Comment 30 David Brown 2007-01-07 17:54:18 UTC
Okay I just setup root lvm and the only thing I had to add to mountroot.sh was this:

=================
--- mountroot.sh.old    2007-01-07 15:50:08.000000000 -0800
+++ mountroot.sh        2007-01-07 15:49:54.000000000 -0800
@@ -51,6 +51,12 @@
     raidstart  --all
   fi
 
+  if optional_executable /sbin/dmsetup
+  then
+    echo "Making device mapper nodes..."
+    /sbin/dmsetup mknodes
+  fi
+
   echo "Mounting root file system read only..."
   mount   -n  -o  remount,ro  /
   evaluate_retval || exit 1
==================

as long as the device entries for root in /etc/fstab are in the /dev/mapper dir
then this will create the nodes needed if you want the /dev/<volgroup>/<volume>
syntax we'll have to add the other two commands needed

I wouldn't expect running these commands twice would create ill effects.
Comment 31 Jeremy Blosser 2007-01-18 17:16:10 UTC
I think that starts to work, it needs a few more things:

- It works for udev because you get /proc from init.d/*/devices udev_start(). 
It won't work for static because it won't have /proc.  We should have /proc get
mounted in devices start() so everything has it (and it can come out of
mountall.sh in that case).

- We should add the vgscan and vgchange calls in there, yeah.

- On my local test setups I only try to run the lvm commands in mountroot if I
see /dev is writeable (if [ -w /dev ]), and then have all of them in a
startlvm() function that also sets an LVM_DONE variable.  This means it only
runs once, don't know if that's really necessary or not.

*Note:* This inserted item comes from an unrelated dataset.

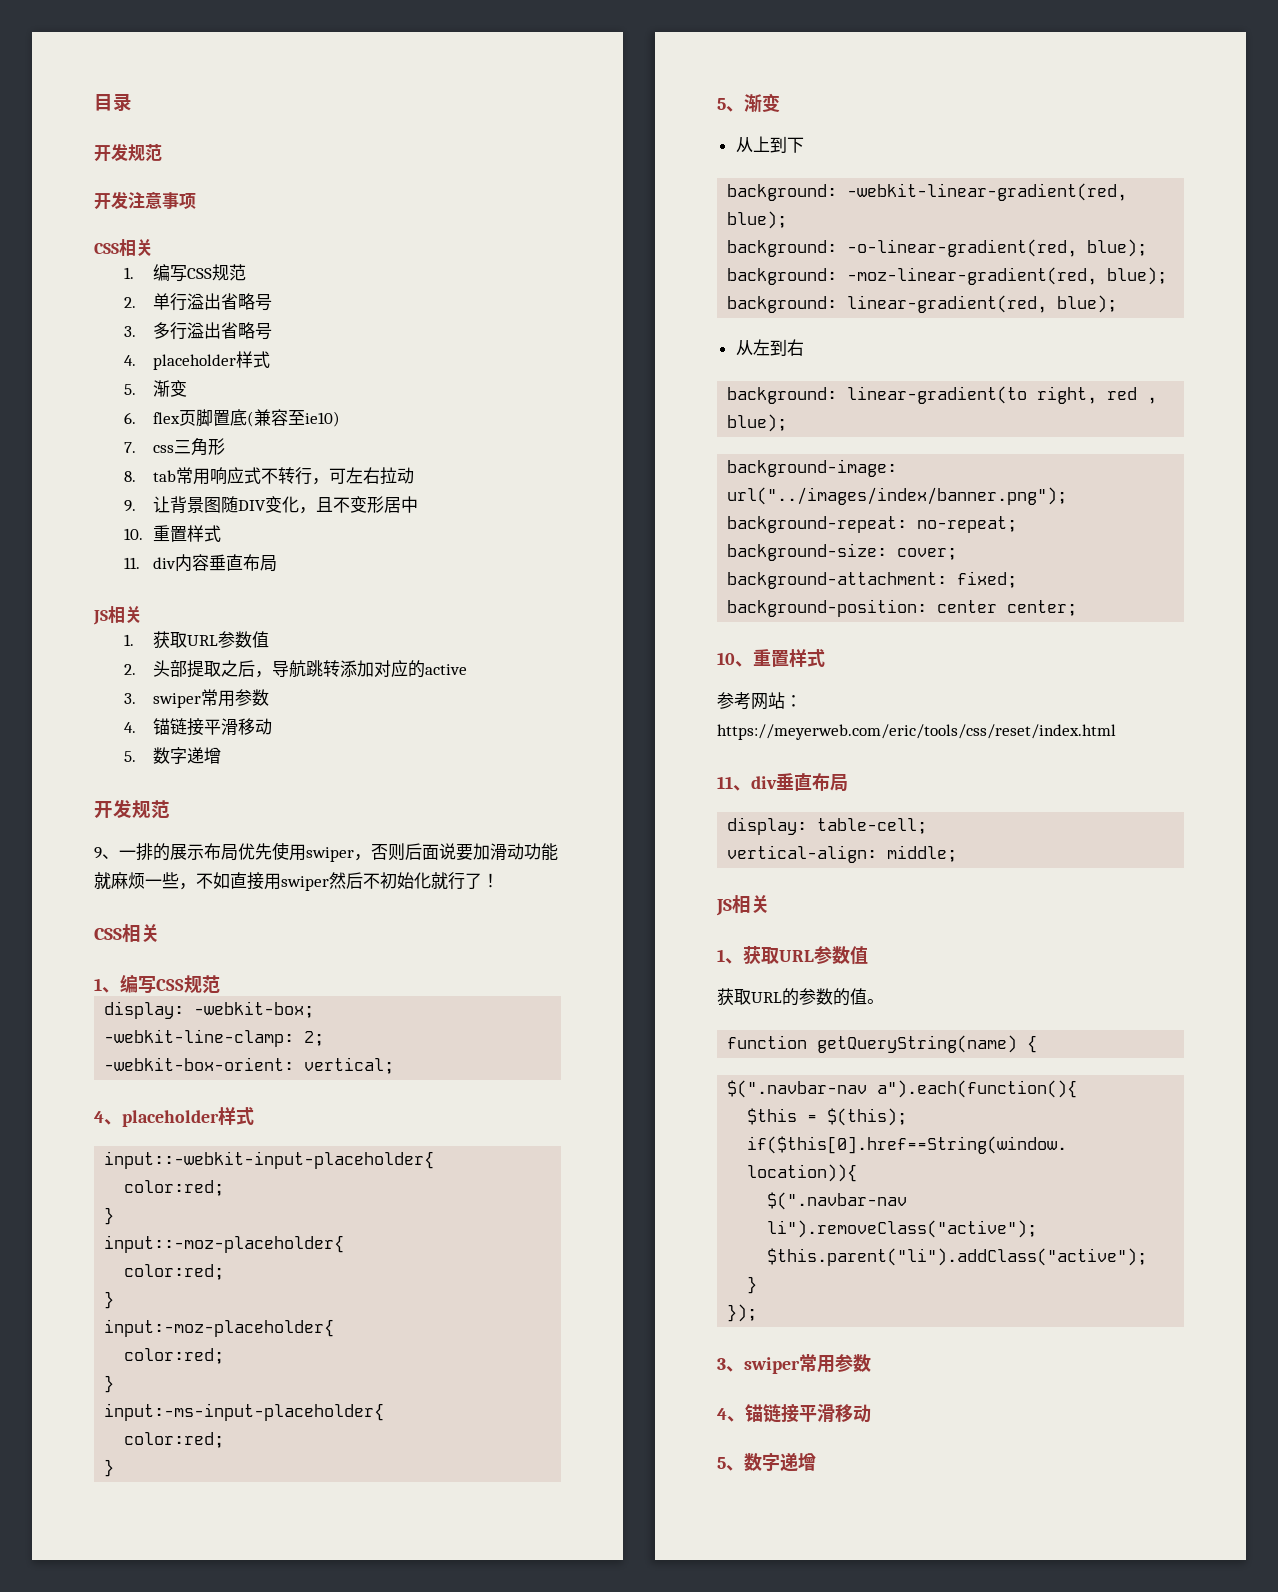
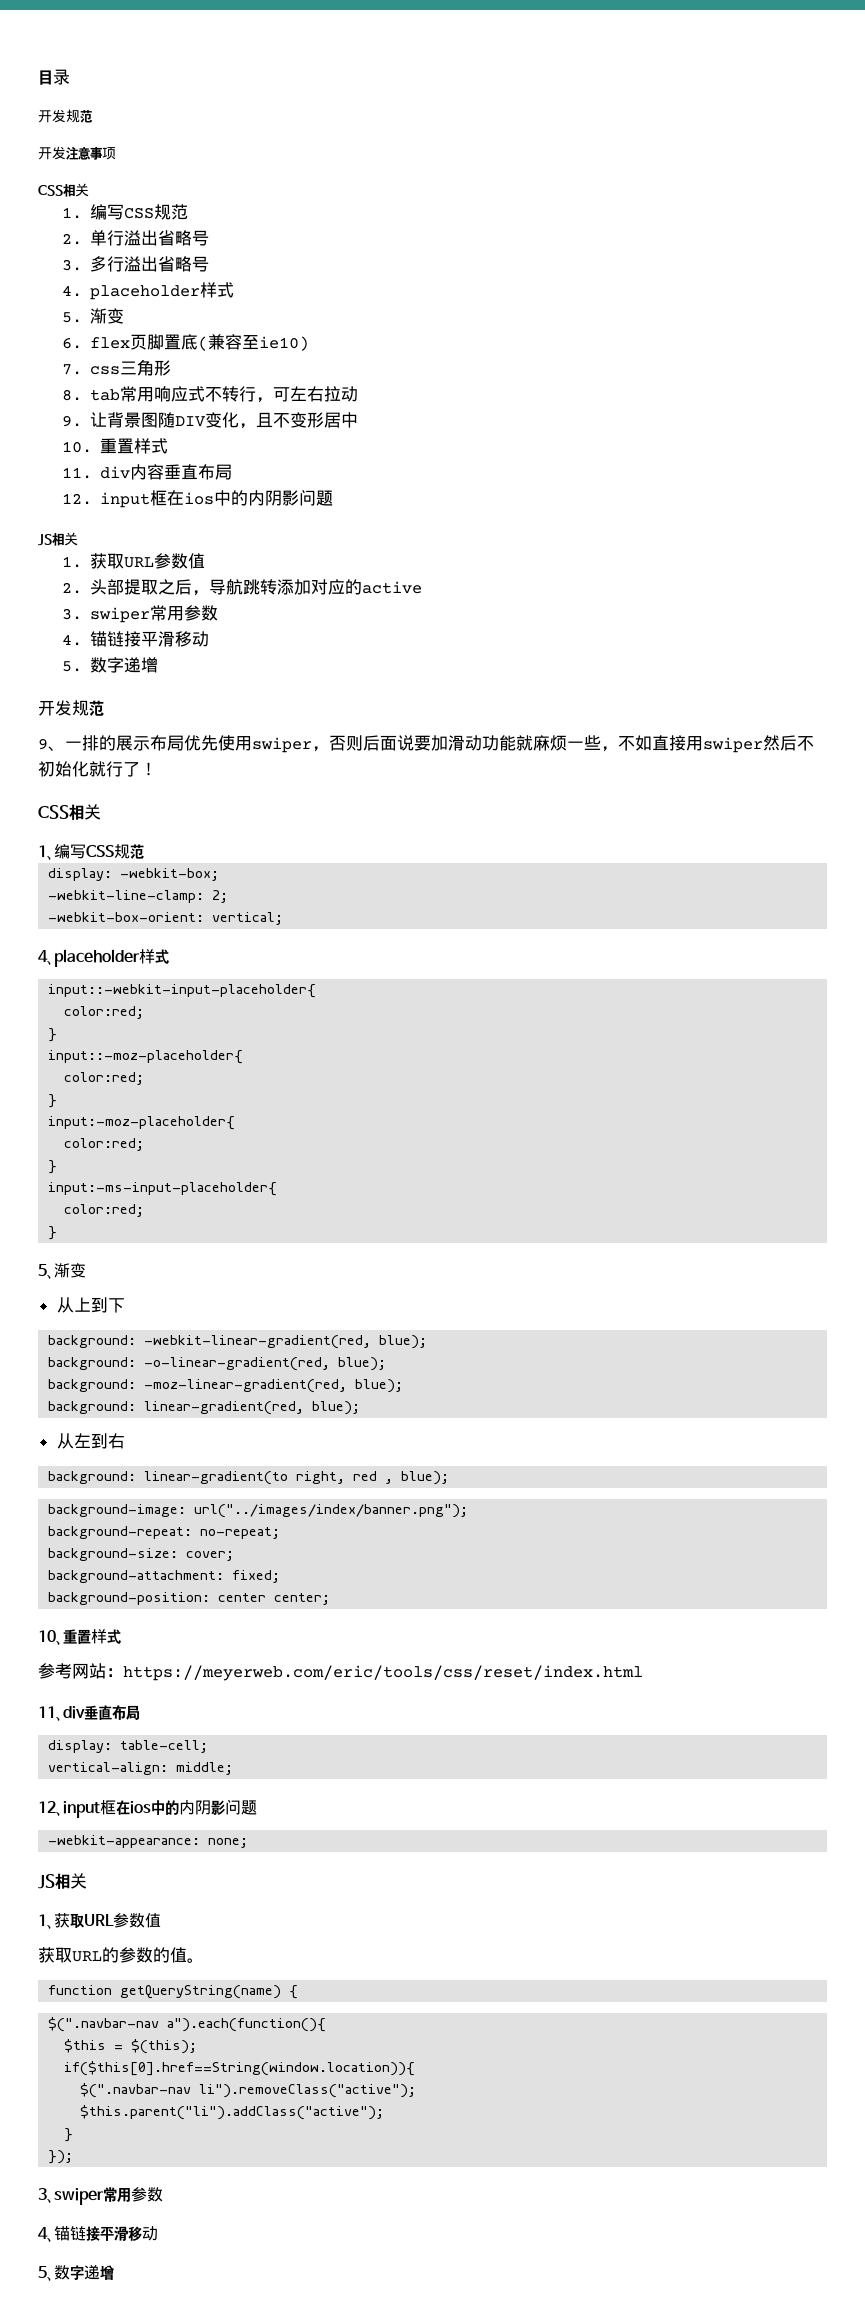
(278, 563) none -> [61,490,334,508] // 12. input框在ios中的内阴影问题
(958, 853) none -> [38,1799,257,1818] [48,1835,249,1848] // 12、input框在ios中的内阴影问题 // -webkit-appearance: none;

This would still leave us potentially running these commands both in mountroot
and in mountall, since non-initrd setups would possibly need modutils before
being able to run these commands.  This isn't ideal but probably gets us past
"must fix" for the release.
Comment 32 Jeremy Blosser 2007-01-18 22:55:02 UTC
There's a fix based on this in test now, git commit
d799c9f7d0863829c5fb7c701be785216314090c.

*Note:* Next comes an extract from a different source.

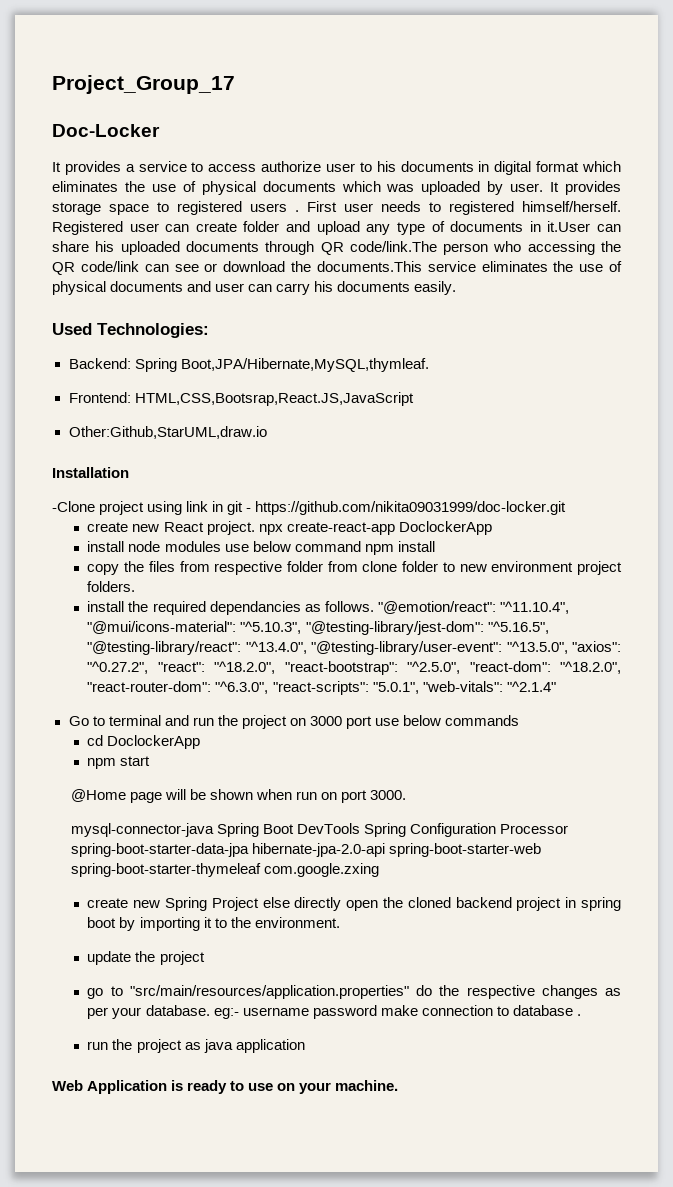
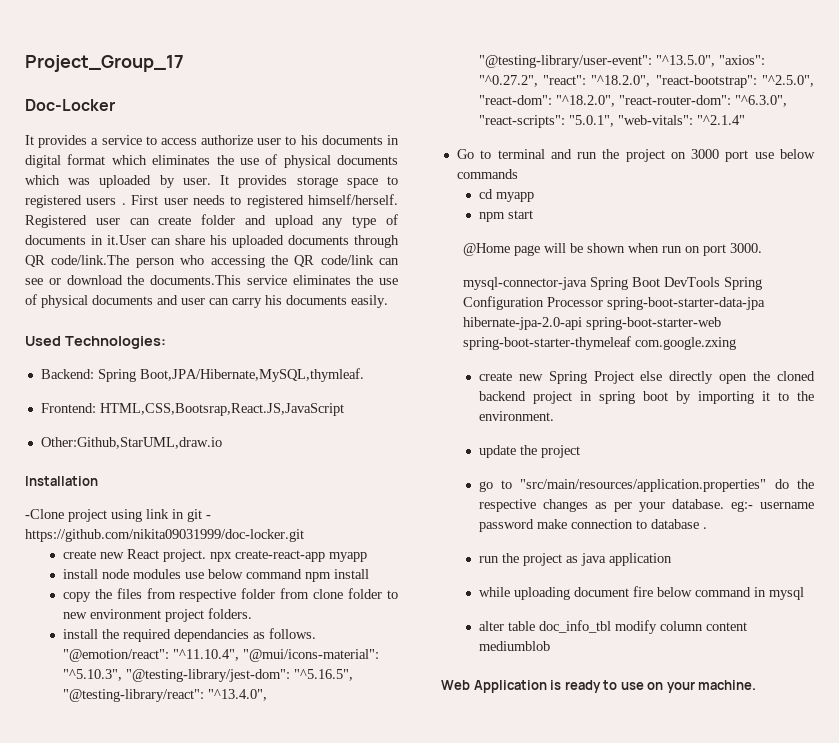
[398,521,492,535] DoclockerApp -> [328,552,367,562] myapp
[107,735,201,749] DoclockerApp -> [495,192,534,202] myapp
(305, 1046) none -> [478,586,804,600] [478,620,747,634] [478,641,550,651] // while uploading document fire below command in mysql // alter table doc_info_tbl modify column content mediumblob

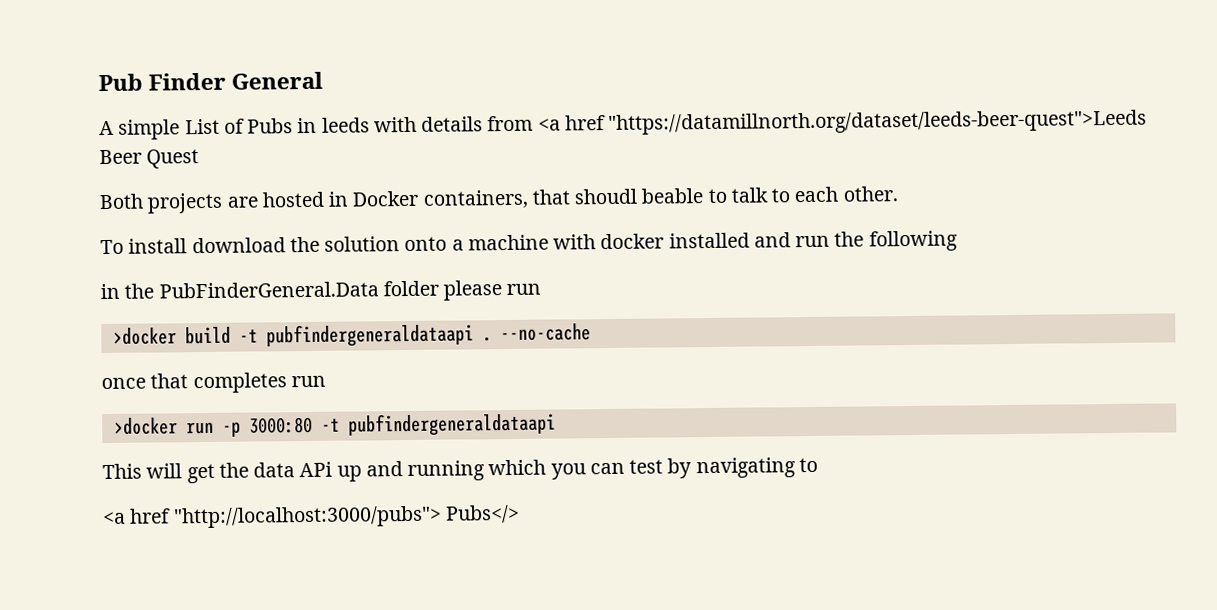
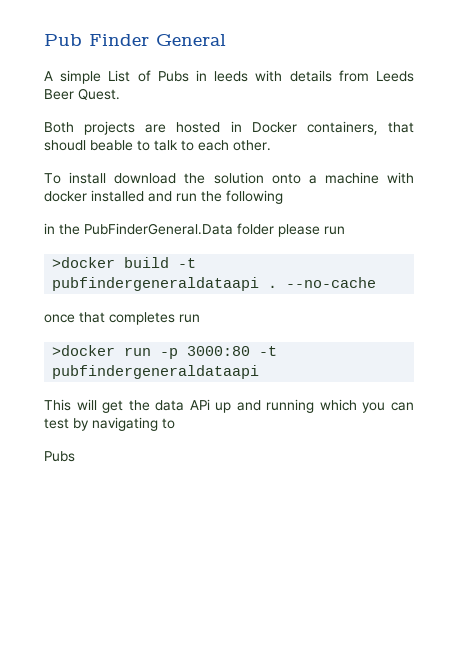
[537,109,1148,135] [99,149,200,169] <a href "https://datamillnorth.org/dataset/leeds-beer-quest">Leeds Beer Quest -> [375,71,414,82] [44,88,120,100] Leeds Beer Quest.
[103,504,520,529] <a href "http://localhost:3000/pubs"> Pubs</> -> [44,451,75,462] Pubs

Sergey and erics, if you're still reading and want to try this, I'd appreciate
it.  This last bug we've been trying to deal with is one that would affect your
installs so I'd like absolute confirmation it works for you this way.
Comment 33 Eric Schabell 2007-01-19 06:48:53 UTC
jeremy,

Thanks for asking, I will be away from the box in question the coming week, will
try to take a look next week and get back to you.

erics
Comment 34 Jeremy Blosser 2007-01-19 22:19:24 UTC
It will probably be in stable by then, but we only know of three systems in the
wild that have LVM roots, and one of those reports success so far.  Just be
cautious upgrading and let us know of any issues.
Comment 35 Jeremy Blosser 2007-01-20 12:19:18 UTC
Do not mark this fixed after integrating, there's more to do on the bug.  But
this much will let us clear 'must fix'.
Comment 36 Jeremy Blosser 2007-01-21 02:20:50 UTC
I've integrated this fix and a few it depended on to stable-rc-0.6.
Comment 37 Eric Schabell 2007-02-19 04:14:15 UTC
Jermey,

> Sergey and erics, if you're still reading and want to try this, I'd appreciate
> it.  This last bug we've been trying to deal with is one that would affect your
> installs so I'd like absolute confirmation it works for you this way.
>
I have upgraded with the last stable 0.6 and 0.7, but a reboot of the machine is
not possible for awhile anyway. You will hear from me when it happens either way.
Comment 38 Jeremy Blosser 2007-04-01 00:10:34 UTC
reassign to sm-grimoire-bugs
Comment 39 Eric Schabell 2007-05-08 03:44:22 UTC
For me this is fixed... you can close it and mark varified. Thanks.
Comment 40 Eric Sandall 2007-06-14 14:49:14 UTC
What's left on this bug now that the original bug reported by erics is verified
as fixed?
Comment 41 Arwed v. Merkatz 2008-06-16 12:23:34 UTC
This now applies to stable-rc (0.22).